Saved data entries
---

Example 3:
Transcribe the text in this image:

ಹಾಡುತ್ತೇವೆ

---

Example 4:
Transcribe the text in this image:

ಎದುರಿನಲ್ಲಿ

▶ **What is being asked**
Each entry should be written out again exactly, with no word left out.

▶ **Reply**
---

Example 3:
Transcribe the text in this image:

ಹಾಡುತ್ತೇವೆ

---

Example 4:
Transcribe the text in this image:

ಎದುರಿನಲ್ಲಿ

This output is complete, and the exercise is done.